**TEXTO DE ESTUDIO**:
↓↓↓

El 24 de julio de 2021 se cumplen 100 años del nacimiento de uno de los artistas universales más extraordinarios y conmovedores no sólo del género operístico, también de la canción y del canto en general. En esta ocasión me permito compartir el texto que publicara en marzo de 2008, en la Revista Pro-Ópera, como un homenaje tras su muerte en esas fechas.

Giuseppe di Stefano: Fuego de eterno instante

Nacido en 1921 al brillo del sol ardiente del verano de Sicilia un 24 de julio, Giuseppe di Stefano, después de descubrir la voz y la gracia del canto y tras alistarse al servicio militar del ejército italiano durante la segunda guerra mundial (donde terminaría siendo mimado gracias a su voz), devendría en uno de los tenores, uno de los cantantes más importantes del siglo XX y de la historia total de la ópera hasta el presente. A su debut inicial como Des Grieux en la ópera Manon, de Massenet, en 1946, le seguiría una vertiginosa carrera que lo llevó a la Scala de Milán, Liceo de Barcelona, Metropolitan Opera de Nueva York, Covent Garden de Londres y Opera de Viena, entre otros teatros importantes. El bello lirismo de su voz, la enorme capacidad expresiva, la sorpresiva, abrasante espontaneidad, su canto-verdad, su honesta manera de actuar, sus audacias vocales, la gallardía y la bravura, la entrega, el abandono absoluto al rapto del canto, al sentido de las palabras, a la esencia de la poesía, fueron (y siguen siéndolo en los discos y en particular en las grabaciones en directo) los elementos vivos que conmovieron las fibras emotivas de los espectadores y oyentes que tuvieron la fortuna de verle en su tiempo histórico.

En desacuerdo con la descripción de su biografía hecha en Wikipedia, procedí a registrarme en la página para añadir un párrafo que considero sustancial: “Uno de los fenómenos más marcados e interesantes en relación a Di Stefano es la incomprensión de su inigualable capacidad técnica, lo que ha llevado tanto a críticos como a detractores y aun seguidores, a decir que no poseía técnica o una ‘buena técnica’, cuando por al menos quince o veinte años de carrera exhibió una grandeza técnica inalcanzable e insuperable al día de hoy [en términos de fonación, articulación y proyeccción], sobre todo en el repertorio belcantista y lírico, pero también abordando cierto repertorio verista. Un error de sus críticos es decir que cantaba abierto o que no ‘cerraba’ los agudos, cuando su vocalidad expresaba lo que se llama cubrir la voz desde una posición abierta, lo cual le permitió la más asombrosa y conmovedora expresividad o ‘forma de decir’. Los ejemplos son incontables, desde la ópera a la canción napolitana y popular. Su decadencia prematura pareciera deberse a dos factores principales: 1. El paso a un repertorio más dramático sin el adecuado ajuste técnico. 2. Los excesos de la ‘buena vida’. Aunque el propio Di Stefano argumentó en algunas entrevistas problemas de respiración y de alergia. Junto con Enrico Caruso, Beniamino Gigli y Mario del Monaco, ocupa uno de los principales lugares de gloria del canto italiano.”.

↑↑↑

**CONSIGNA DE TRABAJO 1**:
Vierte en una tabla Markdown todas las líneas de los registros, sin las que estén en blanco, con una columna «Número» para el número de fila y otra «Línea» para su texto.

**MATERIAL DEL EJERCICIO**:
↓↓↓

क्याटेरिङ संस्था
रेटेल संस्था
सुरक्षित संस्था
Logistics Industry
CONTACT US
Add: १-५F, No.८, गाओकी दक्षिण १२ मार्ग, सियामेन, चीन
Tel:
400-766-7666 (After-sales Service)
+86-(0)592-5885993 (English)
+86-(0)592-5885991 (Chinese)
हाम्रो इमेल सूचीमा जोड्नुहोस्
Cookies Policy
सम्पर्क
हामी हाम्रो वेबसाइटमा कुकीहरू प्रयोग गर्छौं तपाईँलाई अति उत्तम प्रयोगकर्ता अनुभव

↑↑↑

**CONSIGNA DE TRABAJO 2**:
Prolonga el texto sobre Giuseppe di Stefano con el fragmento que vendría a continuación de su último párrafo.

**TU RESPUESTA 1**:
| Número | Línea |
|---|---|
| 1 | क्याटेरिङ संस्था |
| 2 | रेटेल संस्था |
| 3 | सुरक्षित संस्था |
| 4 | Logistics Industry |
| 5 | CONTACT US |
| 6 | Add: १-५F, No.८, गाओकी दक्षिण १२ मार्ग, सियामेन, चीन |
| 7 | Tel: |
| 8 | 400-766-7666 (After-sales Service) |
| 9 | +86-(0)592-5885993 (English) |
| 10 | +86-(0)592-5885991 (Chinese) |
| 11 | हाम्रो इमेल सूचीमा जोड्नुहोस् |
| 12 | Cookies Policy |
| 13 | सम्पर्क |
| 14 | हामी हाम्रो वेबसाइटमा कुकीहरू प्रयोग गर्छौं तपाईँलाई अति उत्तम प्रयोगकर्ता अनुभव |

**TU RESPUESTA 2**:
Giuseppe di Stefano no otorgaba concesiones, no se las daba siquiera a sí mismo. La entrega absoluta al instante era la característica cardinal de su canto, de su arte. Este abandono, este rapto, esta embriaguez de los sentidos, del espíritu, eran la esencia propiciatoria de la catarsis colectiva en el teatro después de cada ópera, aria o canción. El instante como una manera absoluta de vivir. Como un valor supremo. El instante como un presente constante, infinito, que no se da tiempo a cálculos o a especulaciones sobre futuros posibles o imposibles. El instante instalado en el espíritu del hombre, del artista. Del hombre transfigurado, encarnado artista. Hombre-Artista devorado por ese instante que anhela ensanchar a su máxima potencia expresiva; la expresión de la vida y la muerte. Y después del instante, la muerte. La muerte del instante mismo que no será ya más, que se ha consumido para siempre. Que ya fue y que ya es pasado. Así pues, para no pensar, para no padecer (en el sentido del pathos) sino la gloria del instante, la embriaguez poética de Di Stefano se expresaba en el acto mismo de ser. Ser en el escenario o fuera del mismo. Un aliento tocado por la dicha y el sentido del instante. Porque si bien el instante es instante, también es eterno. Y Di Stefano se abrazaba en su propio instante de fuego en una sucesión abrasadora de abandono y embriaguez.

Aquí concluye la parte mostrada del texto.